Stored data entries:
^^^^^^^^

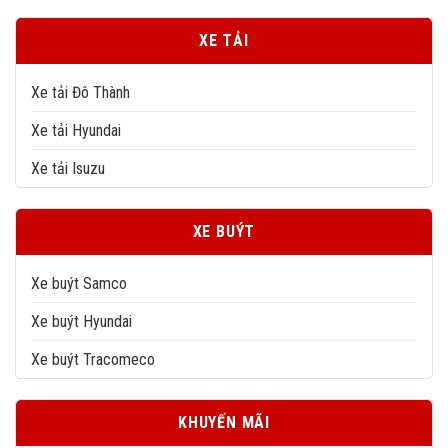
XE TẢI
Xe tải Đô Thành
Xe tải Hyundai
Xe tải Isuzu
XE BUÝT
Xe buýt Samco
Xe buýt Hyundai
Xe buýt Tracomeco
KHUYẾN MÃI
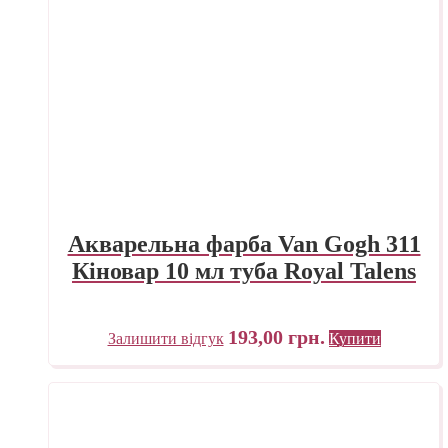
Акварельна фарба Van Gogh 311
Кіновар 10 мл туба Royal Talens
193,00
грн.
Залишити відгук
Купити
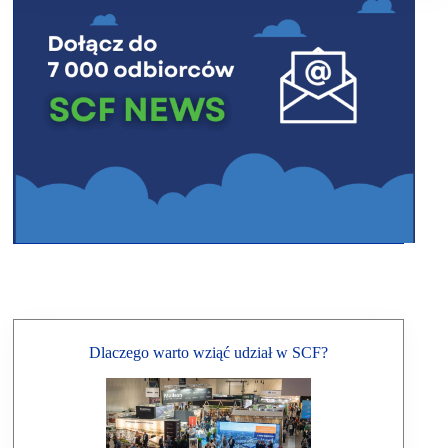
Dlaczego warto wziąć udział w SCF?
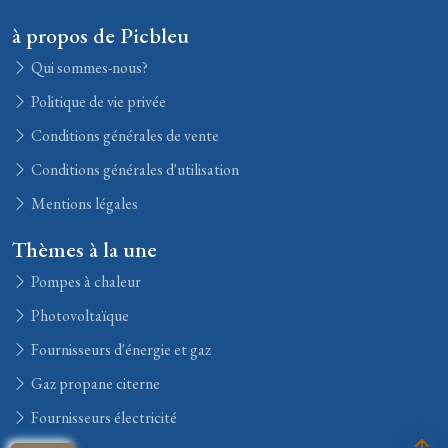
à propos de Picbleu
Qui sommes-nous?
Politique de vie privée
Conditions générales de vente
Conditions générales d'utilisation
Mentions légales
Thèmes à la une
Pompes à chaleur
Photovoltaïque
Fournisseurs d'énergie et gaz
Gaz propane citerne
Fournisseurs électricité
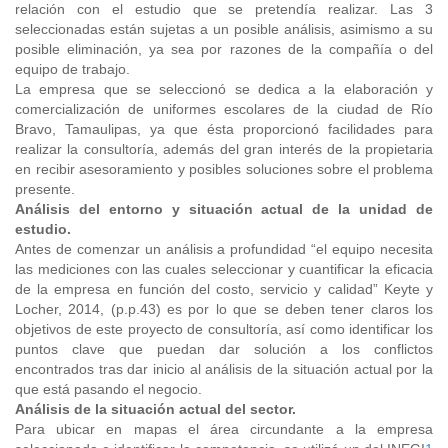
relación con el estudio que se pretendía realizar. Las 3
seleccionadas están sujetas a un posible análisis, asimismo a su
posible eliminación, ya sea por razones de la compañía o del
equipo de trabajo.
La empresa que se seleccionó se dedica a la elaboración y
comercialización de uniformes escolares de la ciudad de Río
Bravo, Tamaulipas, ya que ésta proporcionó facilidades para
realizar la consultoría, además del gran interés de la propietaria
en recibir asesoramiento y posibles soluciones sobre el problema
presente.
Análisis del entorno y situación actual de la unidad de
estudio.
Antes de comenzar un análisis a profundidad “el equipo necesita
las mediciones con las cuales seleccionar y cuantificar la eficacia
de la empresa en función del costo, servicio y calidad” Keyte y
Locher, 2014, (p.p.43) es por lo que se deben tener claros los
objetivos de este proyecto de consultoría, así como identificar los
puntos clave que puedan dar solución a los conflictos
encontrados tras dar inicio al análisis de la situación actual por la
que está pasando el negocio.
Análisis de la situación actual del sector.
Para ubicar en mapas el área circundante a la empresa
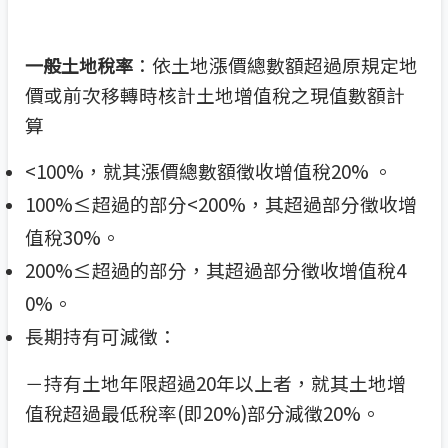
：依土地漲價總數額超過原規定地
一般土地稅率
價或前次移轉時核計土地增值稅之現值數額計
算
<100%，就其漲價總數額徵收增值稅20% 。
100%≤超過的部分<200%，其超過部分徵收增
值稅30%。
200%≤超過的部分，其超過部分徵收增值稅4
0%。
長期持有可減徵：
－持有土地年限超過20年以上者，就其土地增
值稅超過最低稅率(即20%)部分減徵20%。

^^^^^^^^

**Problem to solve**
Where the string "générales" occurs in the data, return the whole line.

**Answer space**
Conditions générales de vente
Conditions générales d'utilisation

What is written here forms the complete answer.